Return the data verbatim, from its first line up to and including the line that contains "т отличная звуко- и".
---+---
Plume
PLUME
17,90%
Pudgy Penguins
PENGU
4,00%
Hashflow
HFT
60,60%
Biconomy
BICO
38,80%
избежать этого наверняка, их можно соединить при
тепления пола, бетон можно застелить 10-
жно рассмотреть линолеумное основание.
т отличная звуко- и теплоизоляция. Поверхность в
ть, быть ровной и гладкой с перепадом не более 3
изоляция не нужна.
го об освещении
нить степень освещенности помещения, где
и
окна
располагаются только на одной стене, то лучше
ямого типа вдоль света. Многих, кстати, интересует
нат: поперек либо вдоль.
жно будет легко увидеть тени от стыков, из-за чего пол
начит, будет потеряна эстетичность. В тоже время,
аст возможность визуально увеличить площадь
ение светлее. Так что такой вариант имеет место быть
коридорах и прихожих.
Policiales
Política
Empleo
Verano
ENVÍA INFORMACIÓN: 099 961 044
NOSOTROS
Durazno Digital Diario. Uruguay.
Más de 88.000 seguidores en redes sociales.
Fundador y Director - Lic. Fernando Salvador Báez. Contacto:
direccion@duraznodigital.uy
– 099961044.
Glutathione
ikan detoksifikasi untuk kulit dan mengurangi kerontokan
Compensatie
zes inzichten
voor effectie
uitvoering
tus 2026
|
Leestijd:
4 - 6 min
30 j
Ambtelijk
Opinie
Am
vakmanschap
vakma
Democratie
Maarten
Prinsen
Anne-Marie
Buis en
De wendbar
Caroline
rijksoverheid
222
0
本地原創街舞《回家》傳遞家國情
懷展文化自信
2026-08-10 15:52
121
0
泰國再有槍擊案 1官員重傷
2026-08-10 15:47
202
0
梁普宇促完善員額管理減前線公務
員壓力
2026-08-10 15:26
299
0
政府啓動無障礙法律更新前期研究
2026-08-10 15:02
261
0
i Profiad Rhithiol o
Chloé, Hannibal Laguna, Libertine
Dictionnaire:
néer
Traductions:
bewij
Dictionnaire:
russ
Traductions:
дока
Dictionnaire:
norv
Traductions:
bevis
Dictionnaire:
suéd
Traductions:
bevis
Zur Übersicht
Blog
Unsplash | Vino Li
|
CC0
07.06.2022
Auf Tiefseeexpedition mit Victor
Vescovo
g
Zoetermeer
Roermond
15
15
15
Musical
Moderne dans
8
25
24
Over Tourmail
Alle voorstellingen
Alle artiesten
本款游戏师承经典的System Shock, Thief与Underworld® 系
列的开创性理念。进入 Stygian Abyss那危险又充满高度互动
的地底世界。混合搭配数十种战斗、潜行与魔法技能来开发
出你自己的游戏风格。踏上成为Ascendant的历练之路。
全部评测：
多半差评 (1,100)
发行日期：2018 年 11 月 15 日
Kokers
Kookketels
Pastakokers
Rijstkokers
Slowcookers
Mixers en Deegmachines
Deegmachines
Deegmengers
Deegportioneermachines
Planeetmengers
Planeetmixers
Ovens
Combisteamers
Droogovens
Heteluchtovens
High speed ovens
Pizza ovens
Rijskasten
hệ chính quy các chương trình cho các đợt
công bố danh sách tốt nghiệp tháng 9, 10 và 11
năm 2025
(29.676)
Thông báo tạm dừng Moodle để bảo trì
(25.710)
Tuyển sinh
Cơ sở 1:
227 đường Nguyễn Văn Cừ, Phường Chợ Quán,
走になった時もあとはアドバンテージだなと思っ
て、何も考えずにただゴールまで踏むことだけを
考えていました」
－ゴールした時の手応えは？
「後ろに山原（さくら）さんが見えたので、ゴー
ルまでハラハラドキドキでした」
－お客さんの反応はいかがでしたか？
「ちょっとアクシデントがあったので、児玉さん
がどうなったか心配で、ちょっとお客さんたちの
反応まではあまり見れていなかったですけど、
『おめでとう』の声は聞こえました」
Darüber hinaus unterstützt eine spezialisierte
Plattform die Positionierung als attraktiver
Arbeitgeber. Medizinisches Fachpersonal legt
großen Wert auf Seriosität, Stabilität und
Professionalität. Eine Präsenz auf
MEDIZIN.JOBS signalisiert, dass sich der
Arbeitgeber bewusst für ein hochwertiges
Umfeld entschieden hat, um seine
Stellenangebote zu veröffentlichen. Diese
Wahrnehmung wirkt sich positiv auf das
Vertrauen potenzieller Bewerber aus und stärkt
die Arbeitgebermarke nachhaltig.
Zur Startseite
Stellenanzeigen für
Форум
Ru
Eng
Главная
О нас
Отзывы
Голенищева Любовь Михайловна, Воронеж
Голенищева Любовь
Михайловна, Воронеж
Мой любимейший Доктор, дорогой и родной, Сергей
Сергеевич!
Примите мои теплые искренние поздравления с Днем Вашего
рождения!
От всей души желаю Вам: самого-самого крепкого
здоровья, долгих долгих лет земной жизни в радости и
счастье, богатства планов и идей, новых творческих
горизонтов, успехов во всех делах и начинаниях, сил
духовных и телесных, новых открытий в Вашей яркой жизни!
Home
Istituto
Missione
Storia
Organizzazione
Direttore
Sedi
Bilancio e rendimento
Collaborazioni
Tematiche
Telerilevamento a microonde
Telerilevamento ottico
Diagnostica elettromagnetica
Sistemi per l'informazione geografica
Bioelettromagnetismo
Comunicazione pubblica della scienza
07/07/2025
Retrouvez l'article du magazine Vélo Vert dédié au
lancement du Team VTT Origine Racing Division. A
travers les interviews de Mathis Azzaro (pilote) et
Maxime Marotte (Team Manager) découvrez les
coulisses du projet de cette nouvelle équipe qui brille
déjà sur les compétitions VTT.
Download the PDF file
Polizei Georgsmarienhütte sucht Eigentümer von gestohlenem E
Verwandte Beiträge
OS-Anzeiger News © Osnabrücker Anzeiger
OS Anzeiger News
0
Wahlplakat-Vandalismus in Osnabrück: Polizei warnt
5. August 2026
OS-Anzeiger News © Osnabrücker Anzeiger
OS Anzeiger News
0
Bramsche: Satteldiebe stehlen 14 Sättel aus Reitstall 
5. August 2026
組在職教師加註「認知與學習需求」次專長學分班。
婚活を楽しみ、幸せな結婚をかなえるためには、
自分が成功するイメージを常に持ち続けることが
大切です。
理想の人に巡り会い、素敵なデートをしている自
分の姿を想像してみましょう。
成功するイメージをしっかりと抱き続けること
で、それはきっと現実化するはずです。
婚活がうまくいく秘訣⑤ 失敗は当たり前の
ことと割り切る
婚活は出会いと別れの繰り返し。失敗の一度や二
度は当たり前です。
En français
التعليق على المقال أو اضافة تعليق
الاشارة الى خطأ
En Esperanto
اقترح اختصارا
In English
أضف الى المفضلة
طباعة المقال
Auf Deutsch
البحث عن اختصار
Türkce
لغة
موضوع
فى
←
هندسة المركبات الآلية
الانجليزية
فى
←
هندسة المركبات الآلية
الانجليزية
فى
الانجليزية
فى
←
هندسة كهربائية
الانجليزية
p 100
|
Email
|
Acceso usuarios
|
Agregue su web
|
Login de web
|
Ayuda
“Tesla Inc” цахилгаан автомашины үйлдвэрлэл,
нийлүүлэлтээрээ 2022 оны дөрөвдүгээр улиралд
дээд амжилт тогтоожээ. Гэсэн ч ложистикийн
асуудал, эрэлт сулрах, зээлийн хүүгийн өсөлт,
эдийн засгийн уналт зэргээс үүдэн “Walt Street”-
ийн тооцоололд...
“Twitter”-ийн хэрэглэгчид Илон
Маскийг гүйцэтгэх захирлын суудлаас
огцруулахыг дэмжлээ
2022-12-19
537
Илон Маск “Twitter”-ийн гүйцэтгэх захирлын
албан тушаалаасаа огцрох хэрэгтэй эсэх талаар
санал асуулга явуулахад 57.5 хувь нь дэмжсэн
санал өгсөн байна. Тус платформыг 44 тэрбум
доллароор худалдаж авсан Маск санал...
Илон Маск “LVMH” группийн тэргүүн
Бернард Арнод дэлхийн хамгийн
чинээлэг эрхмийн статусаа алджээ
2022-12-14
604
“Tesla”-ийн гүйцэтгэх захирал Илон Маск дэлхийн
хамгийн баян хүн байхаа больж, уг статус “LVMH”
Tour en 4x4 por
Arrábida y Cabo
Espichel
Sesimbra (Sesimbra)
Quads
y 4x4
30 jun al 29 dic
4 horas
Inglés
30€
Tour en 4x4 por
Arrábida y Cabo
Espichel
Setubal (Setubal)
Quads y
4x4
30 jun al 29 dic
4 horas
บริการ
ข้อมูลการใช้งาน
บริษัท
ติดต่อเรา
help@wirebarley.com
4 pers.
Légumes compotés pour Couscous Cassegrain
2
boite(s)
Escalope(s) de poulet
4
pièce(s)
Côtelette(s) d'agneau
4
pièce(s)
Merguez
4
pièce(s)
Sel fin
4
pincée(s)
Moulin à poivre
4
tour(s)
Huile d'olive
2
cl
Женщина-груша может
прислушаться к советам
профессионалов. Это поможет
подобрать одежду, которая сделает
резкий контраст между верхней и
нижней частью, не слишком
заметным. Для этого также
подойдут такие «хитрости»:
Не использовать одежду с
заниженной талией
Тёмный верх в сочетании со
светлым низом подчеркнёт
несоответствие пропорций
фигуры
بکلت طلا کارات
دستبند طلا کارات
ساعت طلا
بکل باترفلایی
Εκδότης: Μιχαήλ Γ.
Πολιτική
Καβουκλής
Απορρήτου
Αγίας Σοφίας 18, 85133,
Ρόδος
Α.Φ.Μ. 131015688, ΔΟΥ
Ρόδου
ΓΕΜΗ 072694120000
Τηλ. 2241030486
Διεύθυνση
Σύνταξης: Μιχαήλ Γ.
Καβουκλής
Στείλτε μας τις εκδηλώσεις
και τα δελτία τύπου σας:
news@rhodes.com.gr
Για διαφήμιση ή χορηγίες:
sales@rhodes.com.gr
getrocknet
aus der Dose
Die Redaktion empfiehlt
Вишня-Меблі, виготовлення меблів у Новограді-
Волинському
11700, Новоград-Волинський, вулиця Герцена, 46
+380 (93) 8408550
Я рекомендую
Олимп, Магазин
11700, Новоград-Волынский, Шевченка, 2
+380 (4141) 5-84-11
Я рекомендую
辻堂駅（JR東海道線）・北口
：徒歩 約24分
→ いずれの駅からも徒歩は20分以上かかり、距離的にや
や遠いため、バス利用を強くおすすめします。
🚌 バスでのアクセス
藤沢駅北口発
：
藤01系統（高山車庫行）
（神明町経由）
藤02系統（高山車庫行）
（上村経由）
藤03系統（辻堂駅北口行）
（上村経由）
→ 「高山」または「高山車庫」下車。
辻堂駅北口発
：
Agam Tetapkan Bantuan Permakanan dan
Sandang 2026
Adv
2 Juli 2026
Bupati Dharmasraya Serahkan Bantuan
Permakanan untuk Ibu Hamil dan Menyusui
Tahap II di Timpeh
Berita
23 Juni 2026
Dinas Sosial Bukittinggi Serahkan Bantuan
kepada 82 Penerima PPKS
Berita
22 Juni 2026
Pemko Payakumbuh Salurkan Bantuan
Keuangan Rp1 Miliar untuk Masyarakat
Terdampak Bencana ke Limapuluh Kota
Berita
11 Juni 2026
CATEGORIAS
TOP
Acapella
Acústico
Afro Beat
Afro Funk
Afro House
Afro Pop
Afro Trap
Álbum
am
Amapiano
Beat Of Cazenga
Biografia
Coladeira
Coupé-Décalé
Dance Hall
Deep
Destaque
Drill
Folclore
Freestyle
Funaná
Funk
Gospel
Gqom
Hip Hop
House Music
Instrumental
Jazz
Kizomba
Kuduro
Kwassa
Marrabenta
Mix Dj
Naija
---+---
_EXPECTED ANSWER_
Plume
PLUME
17,90%
Pudgy Penguins
PENGU
4,00%
Hashflow
HFT
60,60%
Biconomy
BICO
38,80%
избежать этого наверняка, их можно соединить при
тепления пола, бетон можно застелить 10-
жно рассмотреть линолеумное основание.
т отличная звуко- и теплоизоляция. Поверхность в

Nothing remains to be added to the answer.